Many courts have adopted the position of favoring imposition of the least severe remedy available to cure prejudice. See Euceda-Hernandez, supra; United States v. Dennison, 891 F.2d 255 (10th Cir.1989), cert. denied, 496 U.S. 937, 110 S.Ct. 3215, 110 L.Ed.2d 663 (1990); United States v. Bentley, 875 F.2d 1114, 1118 (5th Cir.1989).

Here, the district court found as a matter of fact that the government had not acted intentionally and that the defendant suffered no prejudice in the delay. While defendant agrees there was no bad-faith misconduct by the government, he argues that the suppression was appropriate because he suffered some prejudice, such as waste of time on early trial strategies and possible disadvantages at sentencing.
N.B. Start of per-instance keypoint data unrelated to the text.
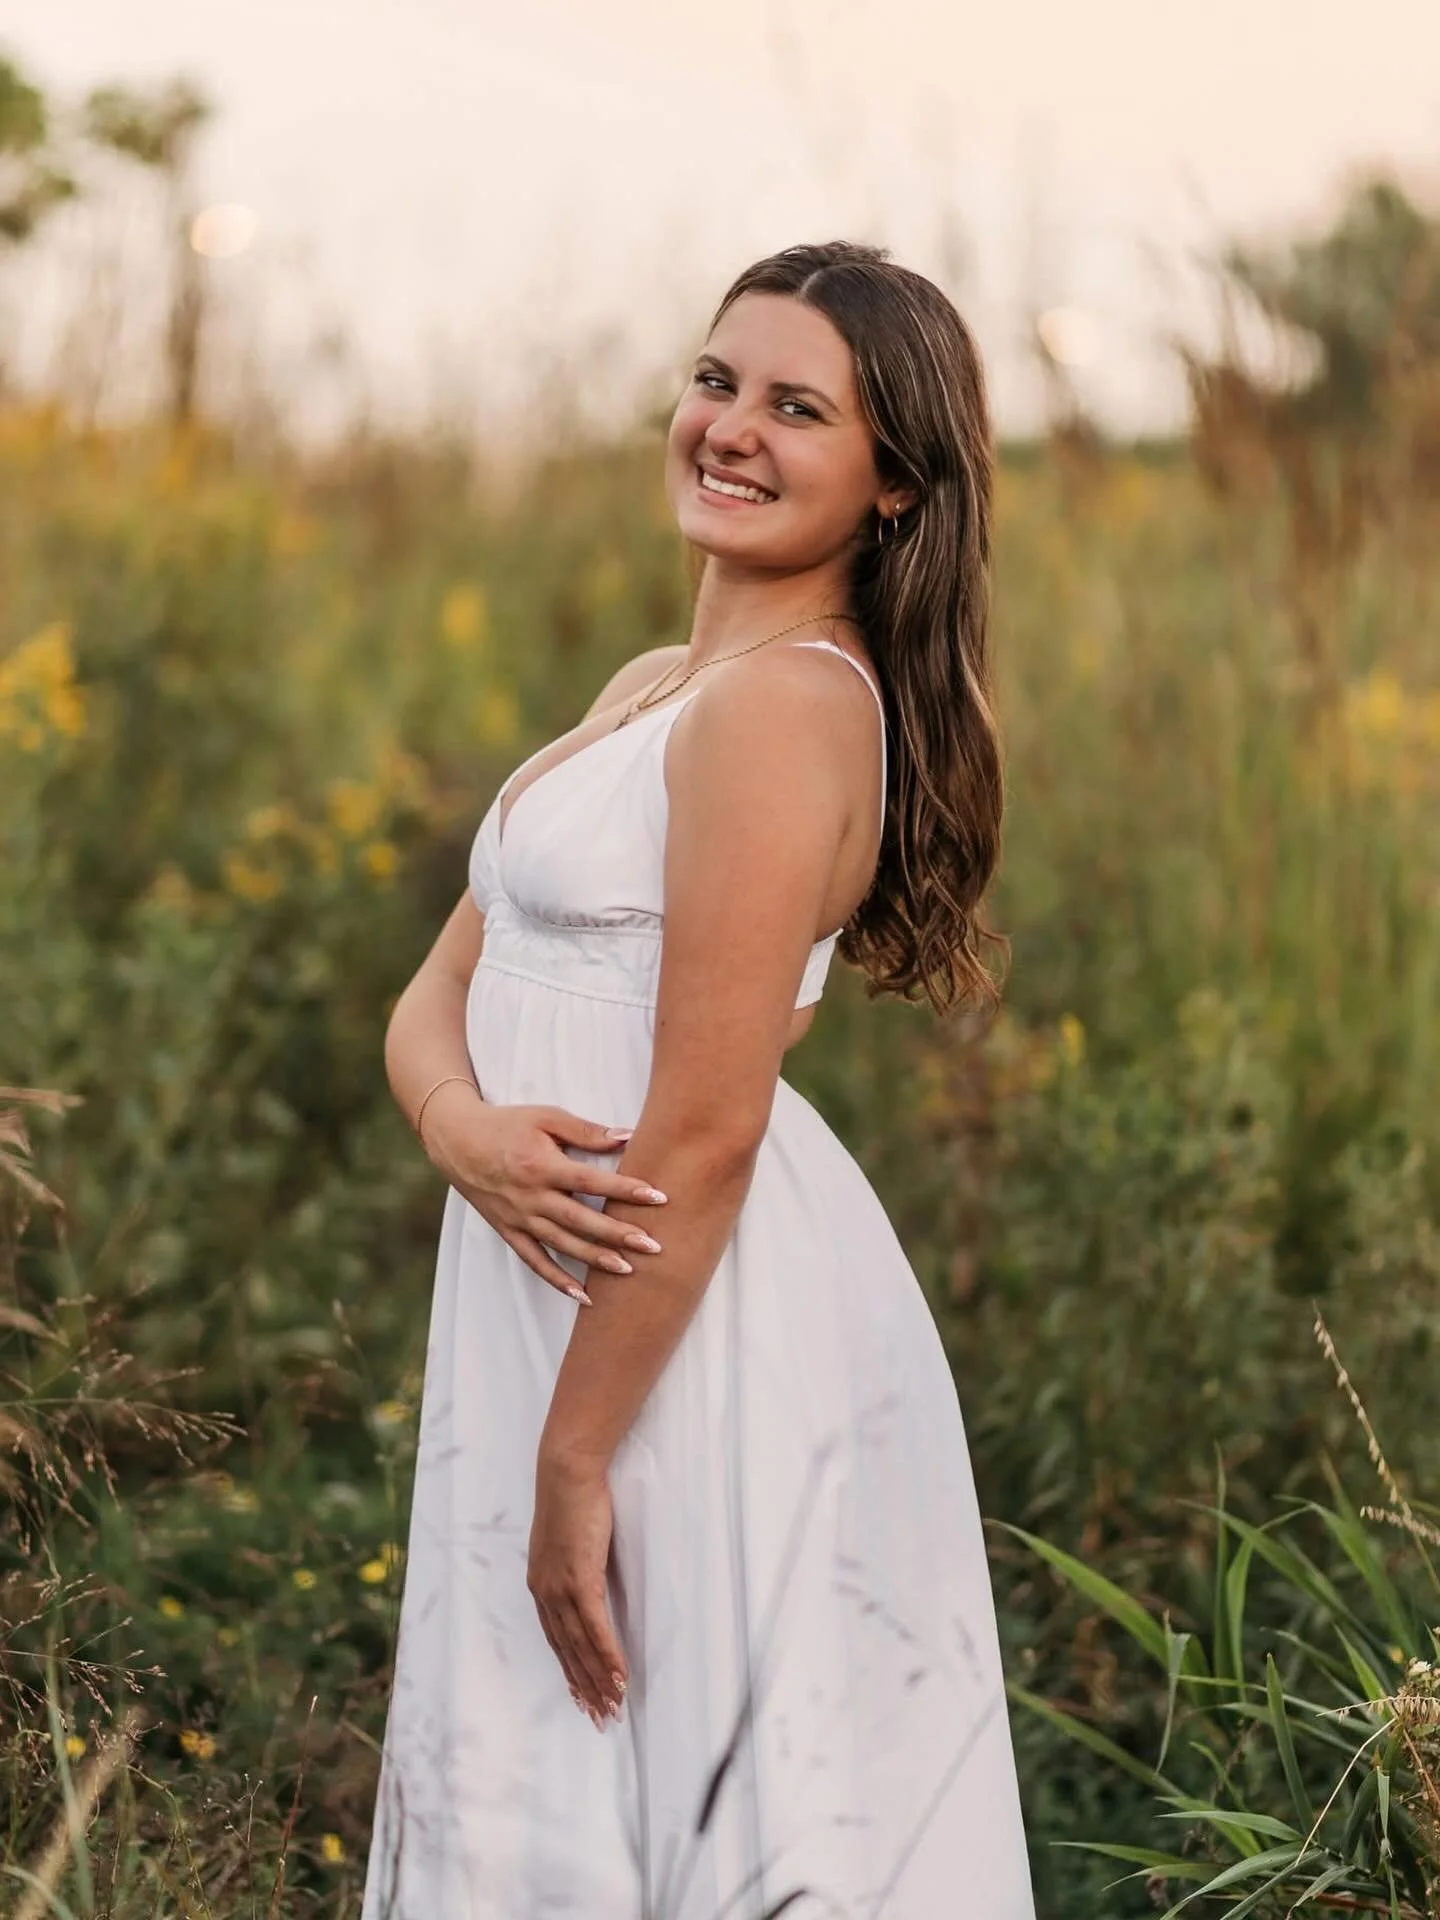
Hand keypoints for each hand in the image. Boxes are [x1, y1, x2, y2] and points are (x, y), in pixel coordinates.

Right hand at [422, 1090, 665, 1300]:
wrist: (458, 1142)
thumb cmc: (507, 1124)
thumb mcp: (545, 1117)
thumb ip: (586, 1130)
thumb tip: (628, 1136)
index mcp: (542, 1165)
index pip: (591, 1180)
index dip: (626, 1189)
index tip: (659, 1196)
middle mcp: (530, 1196)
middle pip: (581, 1220)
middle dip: (619, 1234)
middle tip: (654, 1246)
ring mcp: (519, 1218)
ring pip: (562, 1245)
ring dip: (595, 1260)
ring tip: (628, 1271)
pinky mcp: (509, 1232)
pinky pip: (535, 1261)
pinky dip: (557, 1280)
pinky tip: (583, 1296)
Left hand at [527, 1452, 627, 1726]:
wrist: (567, 1472)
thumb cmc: (571, 1497)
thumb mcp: (568, 1538)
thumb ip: (574, 1562)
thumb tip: (586, 1574)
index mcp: (541, 1585)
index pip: (556, 1639)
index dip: (571, 1670)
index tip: (582, 1695)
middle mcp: (546, 1593)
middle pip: (567, 1651)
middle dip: (585, 1687)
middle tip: (600, 1716)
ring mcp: (561, 1588)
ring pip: (581, 1647)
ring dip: (600, 1679)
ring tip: (614, 1705)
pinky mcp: (580, 1579)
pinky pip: (596, 1627)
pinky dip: (608, 1655)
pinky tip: (620, 1675)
It appears to the court, however, that these prejudices are far too intangible and speculative for us to conclude that any meaningful prejudices resulted from the delay. The real question is whether, under such circumstances, the district court’s discretion to fashion a discovery remedy should be limited by an anti-suppression bias. We believe that it should.

The goal of discovery in criminal trials is to insure a fair and thorough determination of defendant’s guflt or innocence. In order to reach this goal, suppression of evidence must be viewed as an undesirable remedy reserved for cases of incurable prejudice or bad faith conduct demanding punishment by the court.
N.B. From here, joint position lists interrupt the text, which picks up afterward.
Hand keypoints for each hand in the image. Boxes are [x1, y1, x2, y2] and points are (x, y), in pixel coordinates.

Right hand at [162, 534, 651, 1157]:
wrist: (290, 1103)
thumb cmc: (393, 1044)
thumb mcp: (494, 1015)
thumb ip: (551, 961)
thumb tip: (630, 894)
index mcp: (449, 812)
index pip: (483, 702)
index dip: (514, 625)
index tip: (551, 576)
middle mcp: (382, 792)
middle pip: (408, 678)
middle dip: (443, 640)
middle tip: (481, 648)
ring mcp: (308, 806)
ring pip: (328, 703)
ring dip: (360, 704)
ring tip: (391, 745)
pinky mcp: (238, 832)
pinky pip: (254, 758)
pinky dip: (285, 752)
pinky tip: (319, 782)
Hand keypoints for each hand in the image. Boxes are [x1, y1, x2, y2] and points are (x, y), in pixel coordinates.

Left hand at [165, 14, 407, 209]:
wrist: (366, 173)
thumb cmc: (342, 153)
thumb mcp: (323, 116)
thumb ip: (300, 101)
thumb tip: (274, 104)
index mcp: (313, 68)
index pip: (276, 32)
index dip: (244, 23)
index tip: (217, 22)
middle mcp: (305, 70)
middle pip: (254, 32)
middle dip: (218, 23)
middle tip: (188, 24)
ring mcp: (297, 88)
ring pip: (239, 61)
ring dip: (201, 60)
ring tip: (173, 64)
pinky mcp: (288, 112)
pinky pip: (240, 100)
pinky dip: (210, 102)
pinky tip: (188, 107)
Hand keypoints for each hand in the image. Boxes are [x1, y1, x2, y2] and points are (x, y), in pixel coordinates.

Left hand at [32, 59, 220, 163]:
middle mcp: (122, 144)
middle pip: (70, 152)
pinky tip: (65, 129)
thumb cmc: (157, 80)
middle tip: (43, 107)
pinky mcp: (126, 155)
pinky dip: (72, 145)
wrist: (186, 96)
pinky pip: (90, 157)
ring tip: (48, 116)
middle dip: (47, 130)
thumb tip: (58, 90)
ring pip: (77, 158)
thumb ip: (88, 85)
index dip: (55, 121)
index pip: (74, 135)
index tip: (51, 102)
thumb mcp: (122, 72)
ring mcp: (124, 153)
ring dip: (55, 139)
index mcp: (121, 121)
District courts should embrace the “least severe sanction necessary” doctrine, and hold that suppression of relevant evidence as a remedial device should be limited to circumstances in which it is necessary to serve *248remedial objectives. Here, no prejudice or intentional violation was disclosed.

The district court determined the evidence was extremely relevant, was not intentionally withheld, and that its late disclosure resulted in no specific prejudice to the defendant. Under such circumstances, we must conclude that the district court abused its discretion by granting Defendant’s motion to suppress the evidence.
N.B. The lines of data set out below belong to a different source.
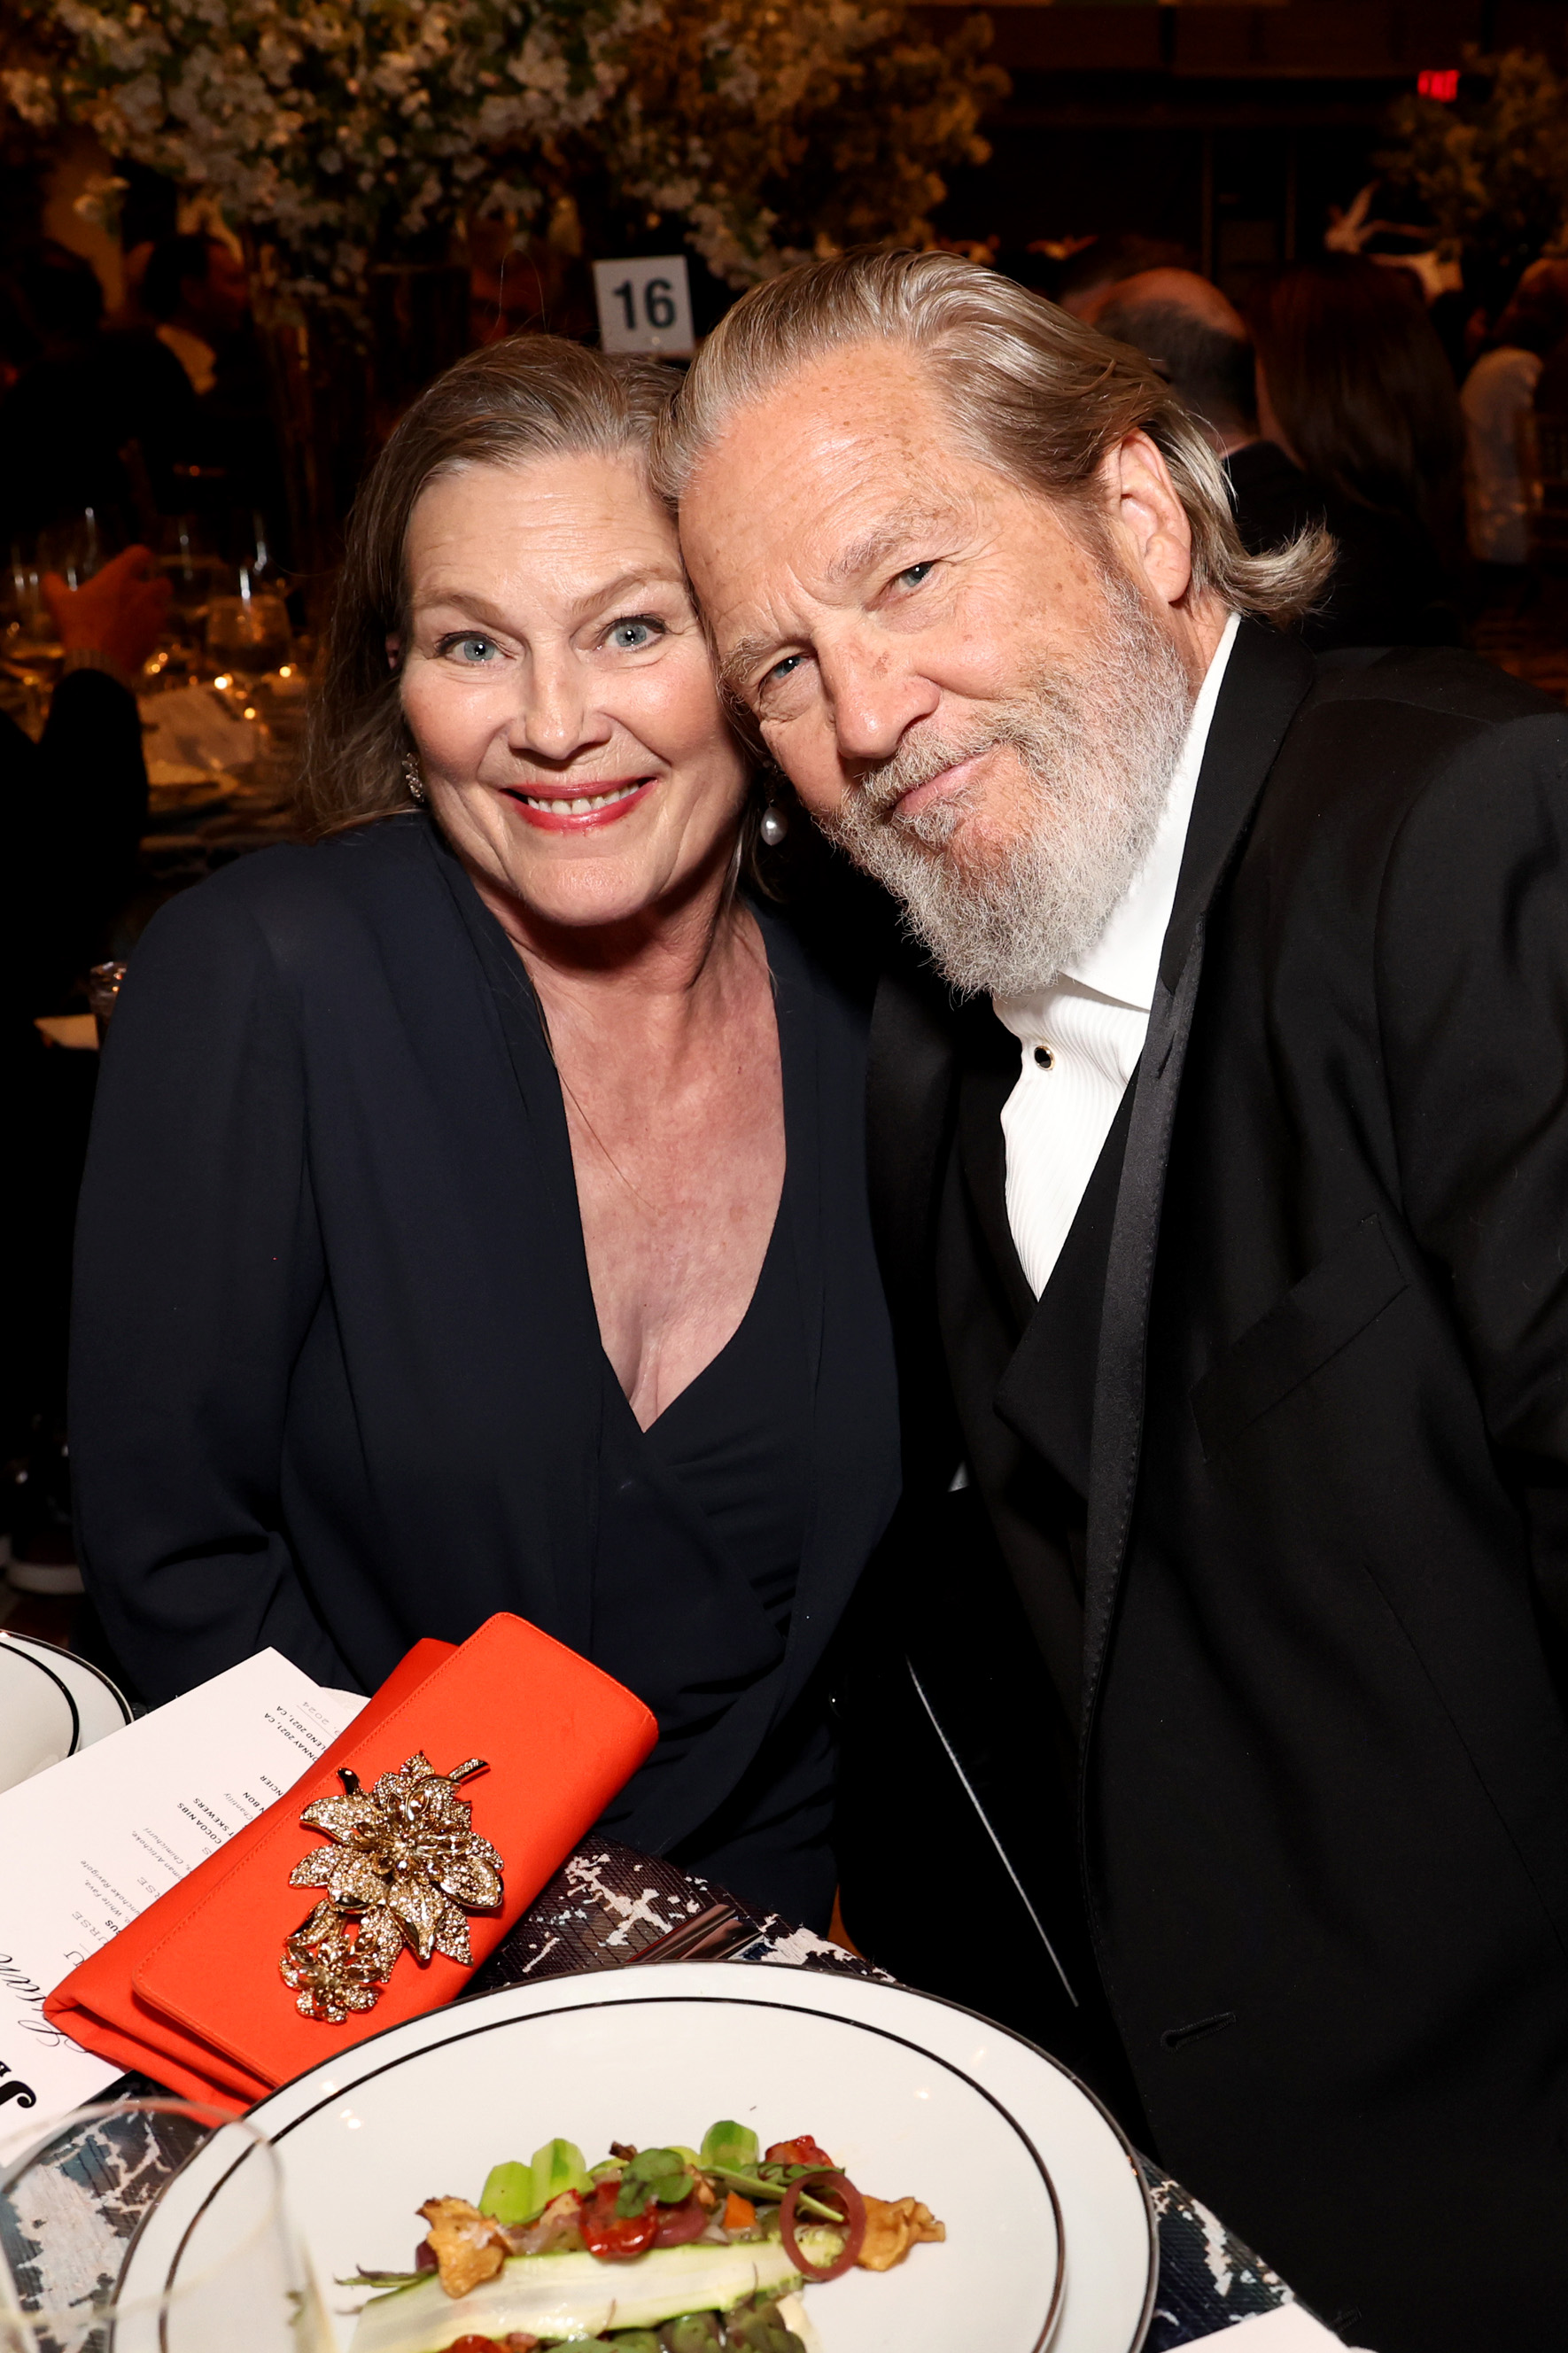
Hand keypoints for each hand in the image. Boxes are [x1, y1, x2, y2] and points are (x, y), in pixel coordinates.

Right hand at [43, 544, 171, 681]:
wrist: (98, 664)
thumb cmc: (78, 626)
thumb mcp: (57, 602)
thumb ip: (53, 584)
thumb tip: (51, 578)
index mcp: (119, 577)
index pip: (140, 554)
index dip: (140, 556)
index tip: (135, 561)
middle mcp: (141, 594)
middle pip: (164, 583)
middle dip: (157, 585)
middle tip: (142, 592)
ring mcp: (151, 618)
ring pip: (162, 609)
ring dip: (153, 610)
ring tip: (136, 617)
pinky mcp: (153, 640)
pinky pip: (156, 632)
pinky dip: (148, 632)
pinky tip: (133, 637)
Reversed and remanded for trial.






Dissenting Opinion

DAVID A. NELSON, Circuit Judge,

dissenting.

The magistrate judge expressly found that the government’s violation of the discovery order was negligent. This finding was not clearly erroneous, in my view. I also think it was within the province of the district court to find that suppression of the video tape and agent’s notes was the least severe sanction likely to deter similar acts of negligence in the future. Accordingly, and having regard not only to the nature of the evidence in question but also to the fact that its suppression would not preclude the government from presenting oral testimony as to the defendant’s inculpatory statements, I cannot say that the district court abused its discretion in accepting the recommendation that the video tape and notes be suppressed. See United States v. Glover, 846 F.2d 339, 342 (6th Cir.), cert, denied, 488 U.S. 982, 109 S.Ct. 533, 102 L.Ed.2d 565 (1988). (As far as the agent’s notes are concerned, incidently, it is far from clear that the notes would have been admissible in any event.) I would affirm the district court’s order.